• **EXERCISE INSTRUCTIONS**:
Go through the listing below and return each line that includes "Carte".

• **MATERIAL TO PROCESS**:
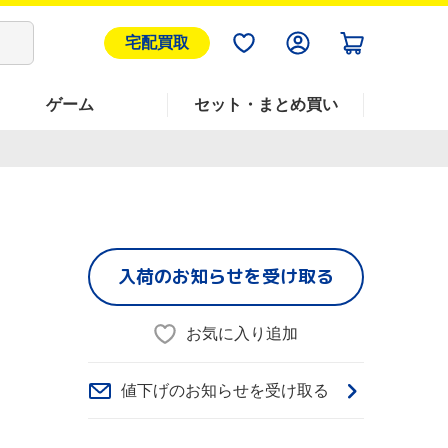
宅配買取
ゲーム
セット・まとめ買い
入荷のお知らせを受け取る
お気に入り追加
値下げのお知らせを受け取る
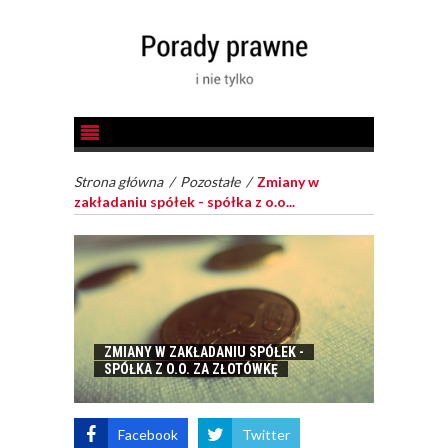
Strona główna
/
Pozostałe
/
Zmiany w
zakładaniu spółek - spółka z o.o...
ZMIANY W ZAKŁADANIU SPÓŁEK -
SPÓŁKA Z O.O. ZA ZŁOTÓWKĘ
Facebook
Twitter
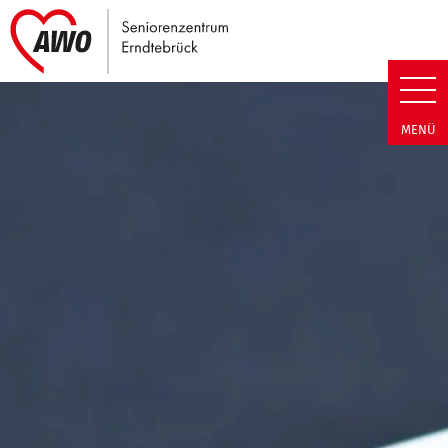
Link zu Home
Seniorenzentrum Erndtebrück |
MENÜ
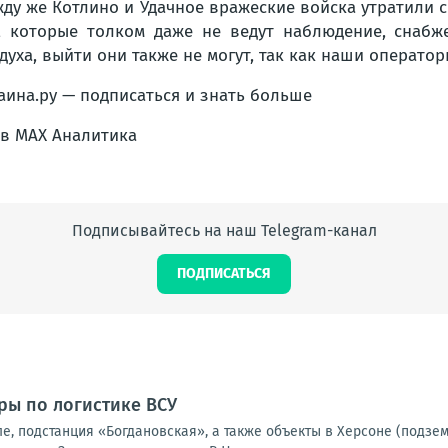
ду же Котлино и Удачное вражеские войска утратили 
, которые толком даже не ведут наблюдение, снабж
духа, выйти они также не могут, так как наши оператор
аина.ру — подписаться и знать больше
в MAX Аналитика
Подписывайтесь на наш Telegram-канал
ПОДПИСАТЬСЯ
ры по логистике ВСУ
е, подстанция «Богдановская», а также объекты в Херсоне (подзе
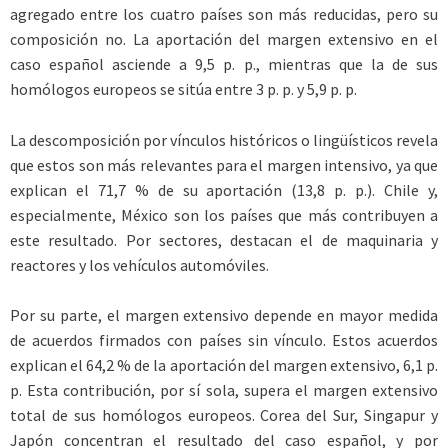
agregado entre los cuatro países son más reducidas, pero su
composición no. La aportación del margen extensivo en el
caso español asciende a 9,5 p. p., mientras que la de sus
homólogos europeos se sitúa entre 3 p. p. y 5,9 p. p.
La descomposición por vínculos históricos o lingüísticos revela
que estos son más relevantes para el margen intensivo, ya que
explican el 71,7 % de su aportación (13,8 p. p.). Chile y,
especialmente, México son los países que más contribuyen a
este resultado. Por sectores, destacan el de maquinaria y
reactores y los vehículos automóviles.
Por su parte, el margen extensivo depende en mayor medida
de acuerdos firmados con países sin vínculo. Estos acuerdos
explican el 64,2 % de la aportación del margen extensivo, 6,1 p.
p. Esta contribución, por sí sola, supera el margen extensivo
total de sus homólogos europeos. Corea del Sur, Singapur y
Japón concentran el resultado del caso español, y por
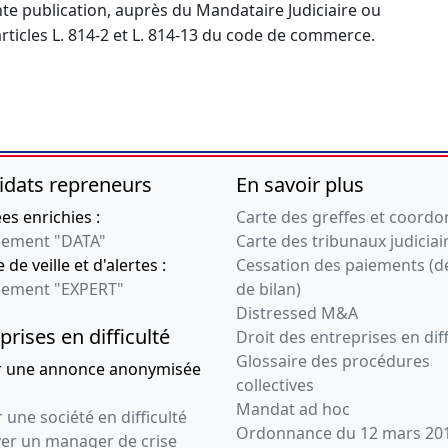
nte publication, auprès du Mandataire Judiciaire ou
articles L. 814-2 et L. 814-13 du code de commerce.
idats repreneurs
En savoir plus
s enrichies :
Carte des greffes et coord
ement "DATA"
Carte des tribunaux judiciai
 de veille et d'alertes :
Cessation des paiements (d
ement "EXPERT"
de bilan)
Distressed M&A
prises en difficulté
Droit des entreprises en diff
Glossaire des procédures
r une annonce anonymisée
collectives
Mandat ad hoc
 une société en difficulté
Ordonnance du 12 mars 20
ver un manager de crise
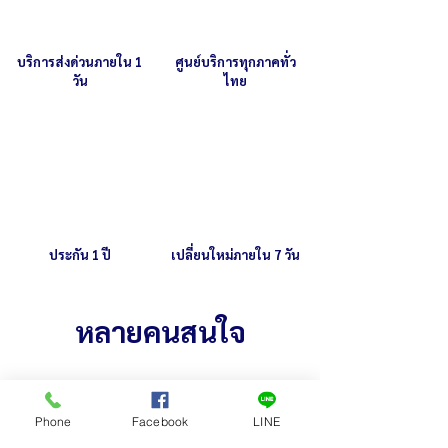
บริการส่งด่วนภายใน 1
ศูนย์บริการทุกภาคทั่ว
วัน
ไทย
ประกัน 1 ปี
เปลี่ยนใหม่ภายใน 7 วัน
หลายคนสนใจ
Phone
Facebook
LINE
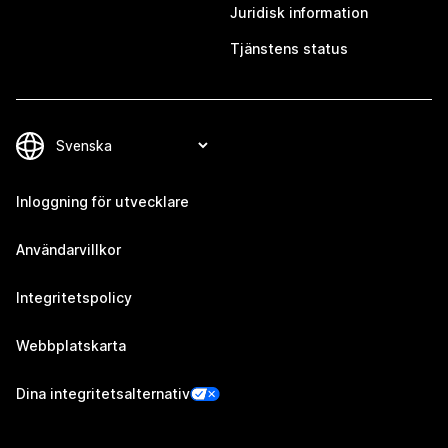
Juridisk information
Tjänstens status
Inloggning för utvecklare
Användarvillkor
Integritetspolicy
Webbplatskarta
Dina integritetsalternativ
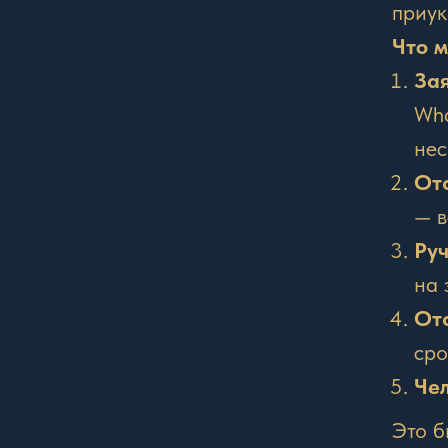
приук
Что м
Зая
Wha
нес
Отс
— в
Руч
на 
Отс
сро
Че
Это б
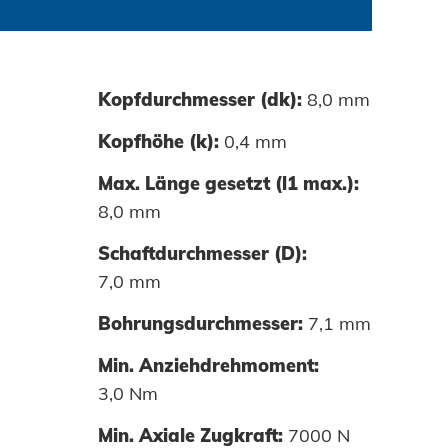
Kopfdurchmesser (dk):
8,0 mm
0000-01
Kopfhöhe (k):
0,4 mm
Max. Länge gesetzt (l1 max.):
8,0 mm
Schaftdurchmesser (D):
7,0 mm
Bohrungsdurchmesser:
7,1 mm
Min. Anziehdrehmoment:
3,0 Nm
Min. Axiale Zugkraft:
7000 N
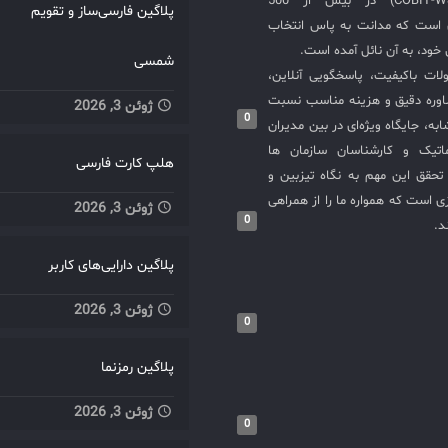
COBIT-WSM-ISO20000-SIEM) در بیش از 500
مدیریت منابع IT OpManager
پلاگین فارسی‌ساز و تقویم
ی است که مدانت به پاس انتخاب
 شبکه، مدیریت پهنای باند،
خود، به آن نائل آمده است.
ری پیشگیری از اختلالات
شمسی
لات باکیفیت، پاسخگویی آنلاین،
شبکه و حفظ کیفیت خدمات IT
اوره دقیق و هزینه مناسب نسبت
ADManager Plus مدیریت کاربران و
ژوئن 3, 2026
0
گروه‌های Active Directory، سیاست‌ها
به، جایگاه ویژه‌ای در بین مدیران
 و نظم ساختار دسترسی‌ها
ماتیک و کارشناسان سازمان ها
هلپ کارت فارسی
در سازمان Patch Manager Plus
حقق این مهم به نگاه تیزبین و
 به‌روزرسانی‌های نرم‌افزاری
 است که همواره ما را از همراهی
ژوئن 3, 2026
 آسیب‌پذیری‌های امنیتی و
0
د.
بهبود عملکرد سیستم‌ها Endpoint
پلاگین دارایی‌های کاربر
Cent مدیریت سخت‌افزار و نرم‌افزار،
ط پایانی کنترل کامل بر
ژوئن 3, 2026
و افزایش امنیت نقطه پایانی
0
PAM36 مدیریت دسترسی‌های
 تحلیل فایروال کاهش
پلاگین رمزنما
ی امنیتی ناشی از
ژوئن 3, 2026
دسترسی‌های غیرمجاز Log360
0
 تحلیل لاگ‌ها، تشخیص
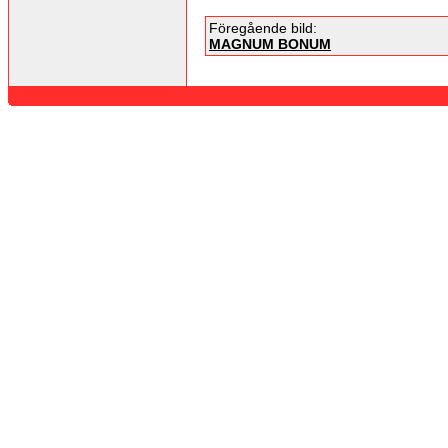
Föregående bild:
MAGNUM BONUM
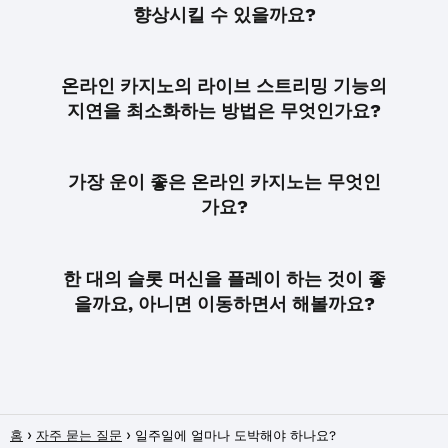
향상시킬 수 있을까요?
온라인 카지노의 라이브 스트리밍 기능의
지연을 최소화하는 방법은 무엇인가요?
가장 운이 좋은 온라인 카지노는 무엇인
가요?
한 대의 슬롯 머신을 플레이 하는 것이 좋
을까요, 아니면 이동하면서 해볼까요?
홈
자주 묻는 질문
일주일에 얼마나 도박해야 하나요?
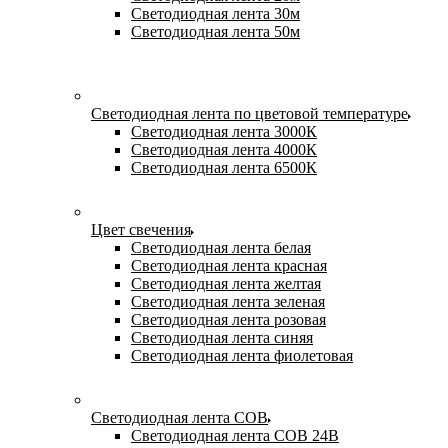
Светодиодная лента 30м
Светодиодная лента 50м
Светодиодная лента по цветовой температуре
Светодиодная лента 3000К
Светодиодная лента 4000К
Светодиодная лента 6500К
Цвет свечения
Светодиодная лента белая
Светодиодная лента красная
Светодиодная лента желтая
Светодиодная лента зеленая
Светодиодная лента розовая
Светодиодная лента синяя
Светодиодная лента фиолетовая
Светодиодная лента COB
Светодиодная лента COB 24В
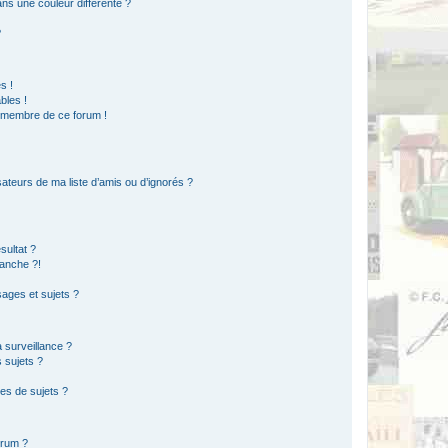
s une couleur différente ?
?
s !
bles !
n membre de ce forum !
ateurs de ma liste d’amis ou d’ignorés ?
sultat ?
anche ?!
ages et sujets ?
a surveillance ?
 sujets ?
es de sujets ?
orum ?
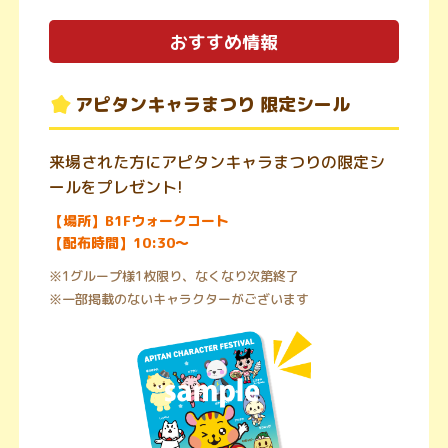
おすすめ情報
アピタンキャラまつり 限定シール
来場された方にアピタンキャラまつりの限定シ
ールをプレゼント!
【場所】B1Fウォークコート
【配布時間】10:30～
※1グループ様1枚限り、なくなり次第終了
※一部掲載のないキャラクターがございます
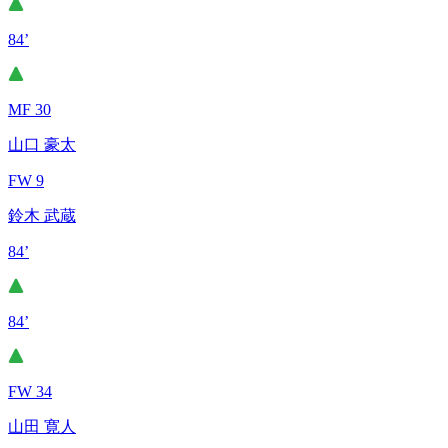
84’
MF 30
山口 豪太
FW 9
鈴木 武蔵
84’
84’
FW 34
山田 寛人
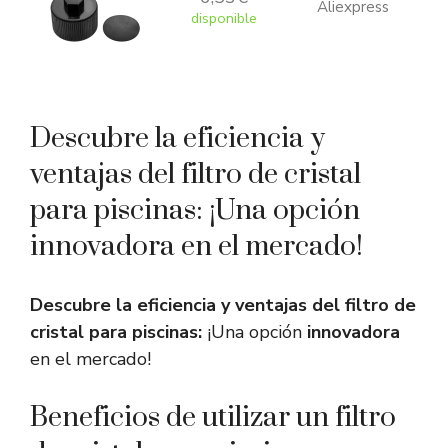
Aliexpress
disponible
Descubre la eficiencia y
ventajas del filtro de cristal
para piscinas: ¡Una opción
innovadora en el mercado!
Descubre la eficiencia y ventajas del filtro de
cristal para piscinas:
¡Una opción
innovadora
en el mercado!
Beneficios de utilizar un filtro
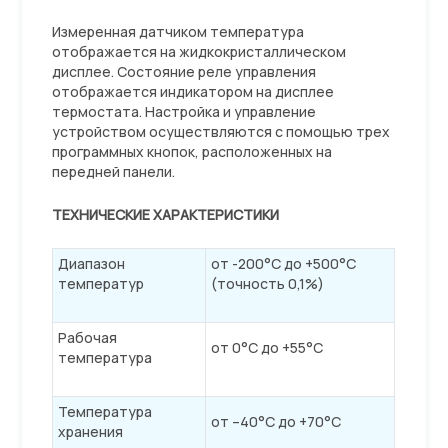
Измеренная датчиком температура
отображается на жидкокристаллическом
дисплее. Состояние реле управления
отображается индикатором на дисплее
термостата. Настройка и управление
устройством осуществляются с помощью трех
программных кнопок, расположенных на
передней панели.
ТЕХНИЧЕСКИЕ ХАРАКТЕРИСТИКИ
Диапазон
от -200°C до +500°C
температур
(точность 0,1%)
Рабочая
от 0°C до +55°C
температура
Температура
от –40°C до +70°C
хранения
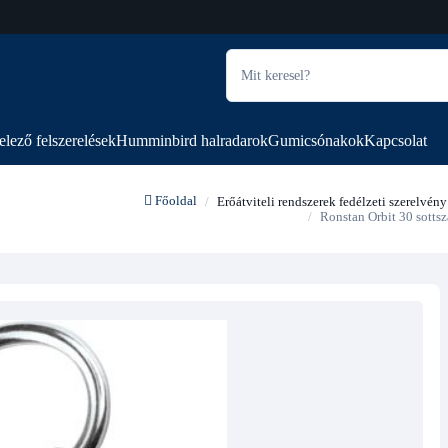
elező felszerelések
Humminbird halradarok
Gumicsónakok
Kapcsolat
Főoldal
Erőátviteli rendszerek fedélzeti szerelvény
Ronstan Orbit 30 sottsza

• **SOLUTION FOR THIS EXERCISE**:
Carte des greffes et coord
Carte des tribunaux judiciai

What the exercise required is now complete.